[Opening Task material section]

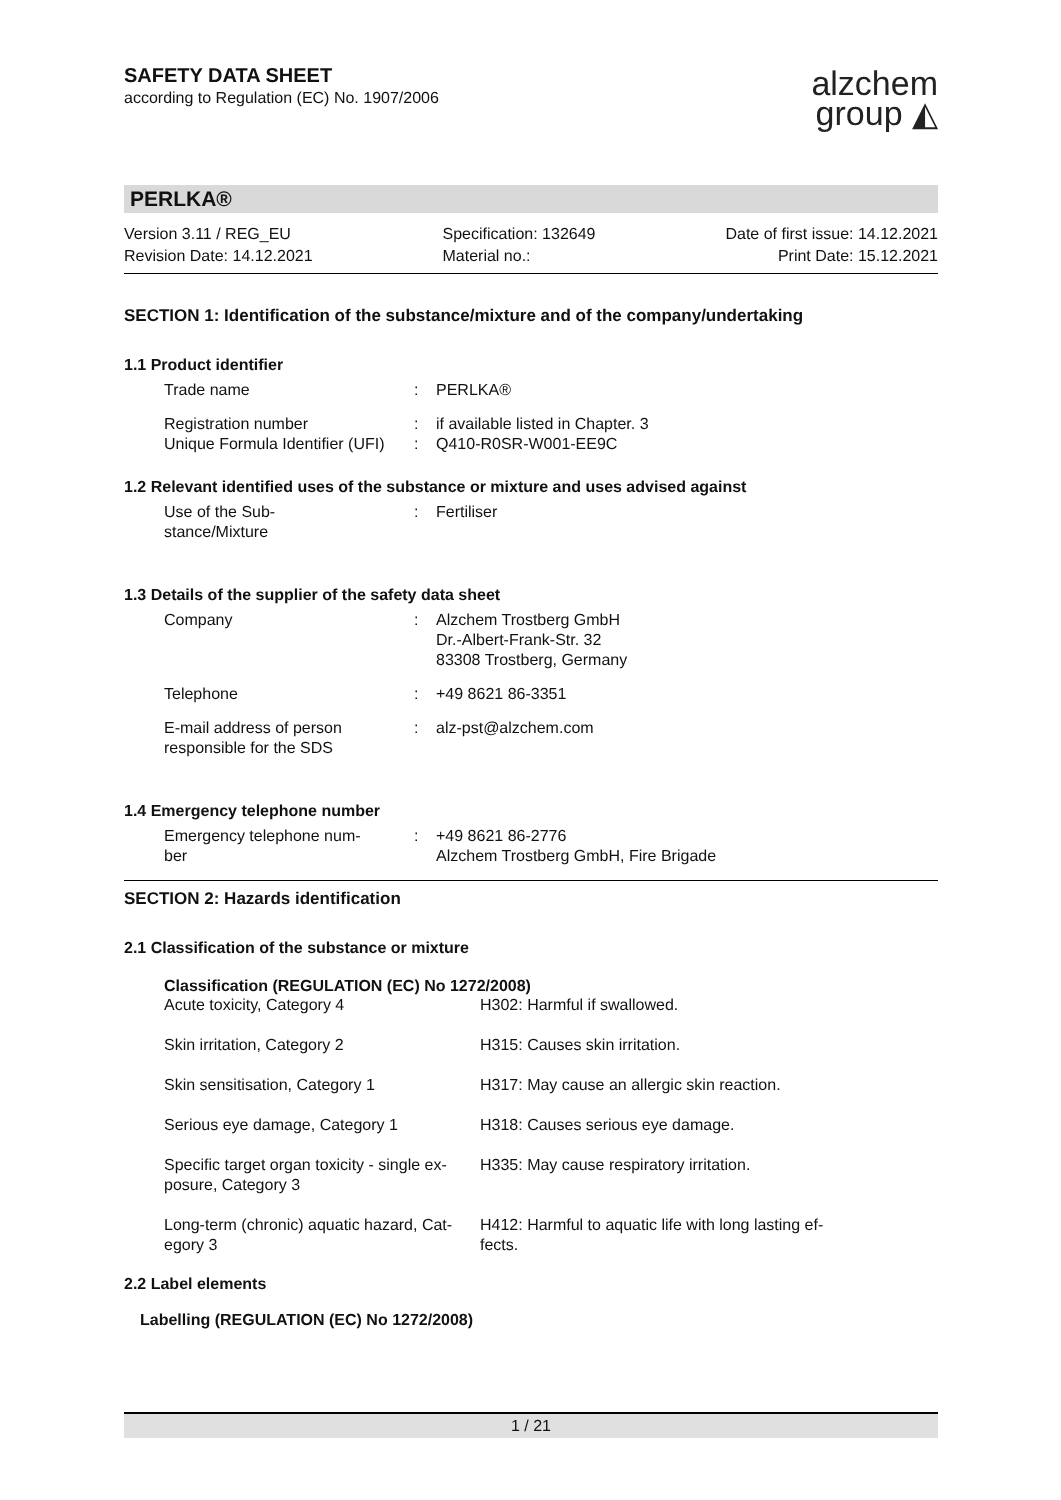SAFETY DATA SHEET
according to Regulation (EC) No. 1907/2006
alzchem
group ◭
PERLKA®
Version 3.11 / REG_EU
Revision Date: 14.12.2021
Specification: 132649
Material no.:
Date of first issue: 14.12.2021
Print Date: 15.12.2021
SECTION 1: Identification of the substance/mixture and of the company/undertaking
1.1 Product identifier
| Trade name | : | PERLKA® |
| Registration number Unique Formula Identifier (UFI) | : : | if available listed in Chapter. 3 Q410-R0SR-W001-EE9C |
1.2 Relevant identified uses of the substance or mixture and uses advised against
| Use of the Sub- stance/Mixture | : | Fertiliser |
1.3 Details of the supplier of the safety data sheet
| Company | : | Alzchem Trostberg GmbH Dr.-Albert-Frank-Str. 32 83308 Trostberg, Germany |
| Telephone | : | +49 8621 86-3351 |
| E-mail address of person responsible for the SDS | : | alz-pst@alzchem.com |
1.4 Emergency telephone number
| Emergency telephone num- ber | : | +49 8621 86-2776 Alzchem Trostberg GmbH, Fire Brigade |
SECTION 2: Hazards identification
2.1 Classification of the substance or mixture
Classification (REGULATION (EC) No 1272/2008)
| Acute toxicity, Category 4 | H302: Harmful if swallowed. |
| Skin irritation, Category 2 | H315: Causes skin irritation. |
| Skin sensitisation, Category 1 | H317: May cause an allergic skin reaction. |
| Serious eye damage, Category 1 | H318: Causes serious eye damage. |
| Specific target organ toxicity - single ex- posure, Category 3 | H335: May cause respiratory irritation. |
| Long-term (chronic) aquatic hazard, Cat- egory 3 | H412: Harmful to aquatic life with long lasting ef- fects. |
2.2 Label elements
Labelling (REGULATION (EC) No 1272/2008)
1 / 21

[Closing Task material section]

Exercise description: Exactly the lines from the one containing "if swallowed. |" through the final line above, and only those, should be given again.

Exercise output:
| Acute toxicity, Category 4 | H302: Harmful if swallowed. |
| Skin irritation, Category 2 | H315: Causes skin irritation. |
| Skin sensitisation, Category 1 | H317: May cause an allergic skin reaction. |
| Serious eye damage, Category 1 | H318: Causes serious eye damage. |
| Specific target organ toxicity - single ex- posure, Category 3 | H335: May cause respiratory irritation. |
| Long-term (chronic) aquatic hazard, Cat- egory 3 | H412: Harmful to aquatic life with long lasting ef- fects. |
2.2 Label elements
Labelling (REGULATION (EC) No 1272/2008)
1 / 21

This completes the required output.